§ **YOUR TASK**
In the lines below, substitute "each image" for "every image" and leave everything else unchanged. Omit the pictures from your answer.

§ **AVAILABLE DATA**
· · · ·

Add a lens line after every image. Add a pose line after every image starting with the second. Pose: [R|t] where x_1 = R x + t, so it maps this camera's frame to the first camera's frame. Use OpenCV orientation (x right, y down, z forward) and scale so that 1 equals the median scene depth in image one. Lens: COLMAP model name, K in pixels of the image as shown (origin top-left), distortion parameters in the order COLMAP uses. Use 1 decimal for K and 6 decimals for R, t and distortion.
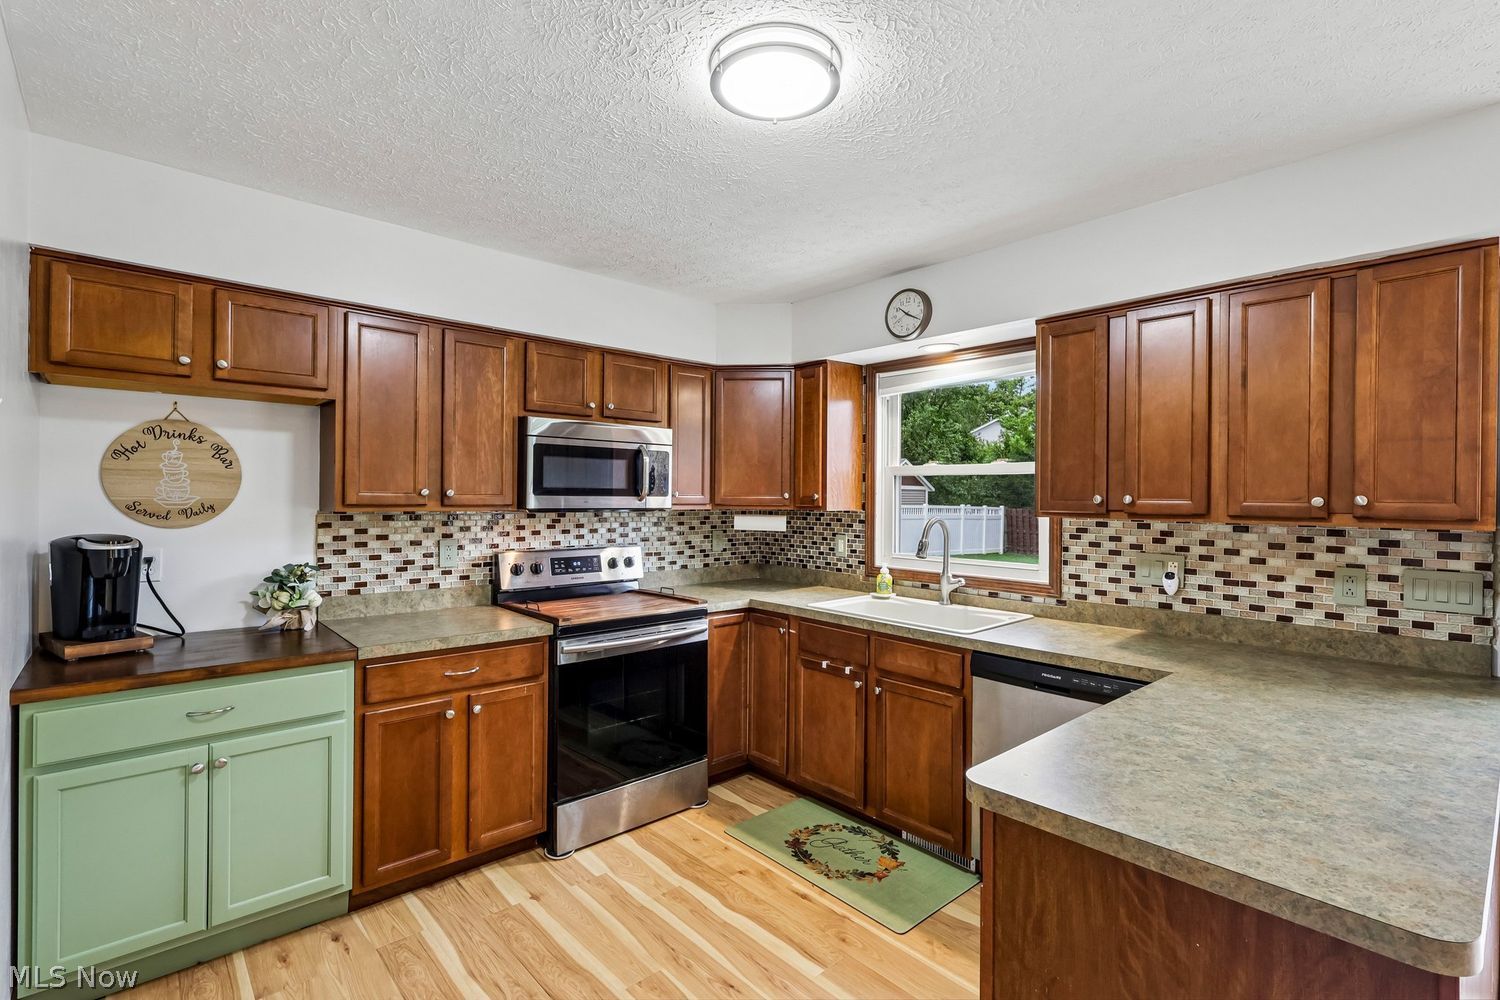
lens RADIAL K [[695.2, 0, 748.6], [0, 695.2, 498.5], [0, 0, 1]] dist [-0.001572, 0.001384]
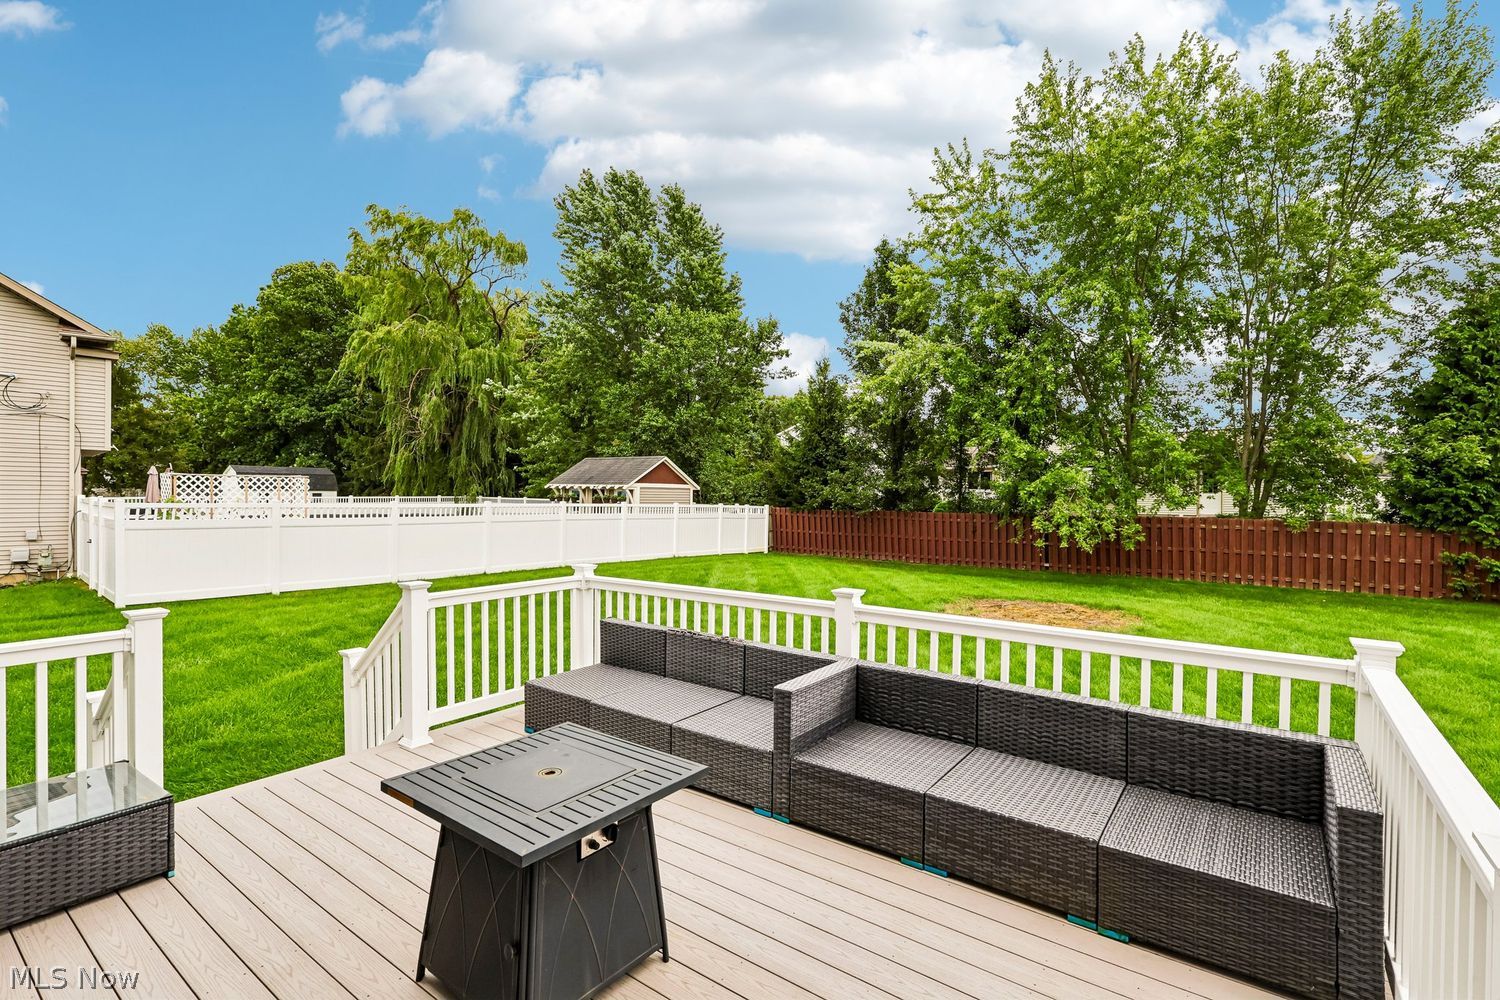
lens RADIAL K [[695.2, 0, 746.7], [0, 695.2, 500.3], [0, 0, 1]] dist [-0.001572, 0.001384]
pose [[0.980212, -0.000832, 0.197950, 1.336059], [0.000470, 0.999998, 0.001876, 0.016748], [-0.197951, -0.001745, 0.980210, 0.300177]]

· · · ·

§ **SOLUTION TO THE EXERCISE**
Add a lens line after each image. Add a pose line after each image starting with the second. Pose: [R|t] where x_1 = R x + t, so it maps this camera's frame to the first camera's frame. Use OpenCV orientation (x right, y down, z forward) and scale so that 1 equals the median scene depth in image one. Lens: COLMAP model name, K in pixels of the image as shown (origin top-left), distortion parameters in the order COLMAP uses. Use 1 decimal for K and 6 decimals for R, t and distortion.
lens RADIAL K [[695.2, 0, 748.6], [0, 695.2, 498.5], [0, 0, 1]] dist [-0.001572, 0.001384]
lens RADIAL K [[695.2, 0, 746.7], [0, 695.2, 500.3], [0, 0, 1]] dist [-0.001572, 0.001384]
pose [[0.980212, -0.000832, 0.197950, 1.336059], [0.000470, 0.999998, 0.001876, 0.016748], [-0.197951, -0.001745, 0.980210, 0.300177]]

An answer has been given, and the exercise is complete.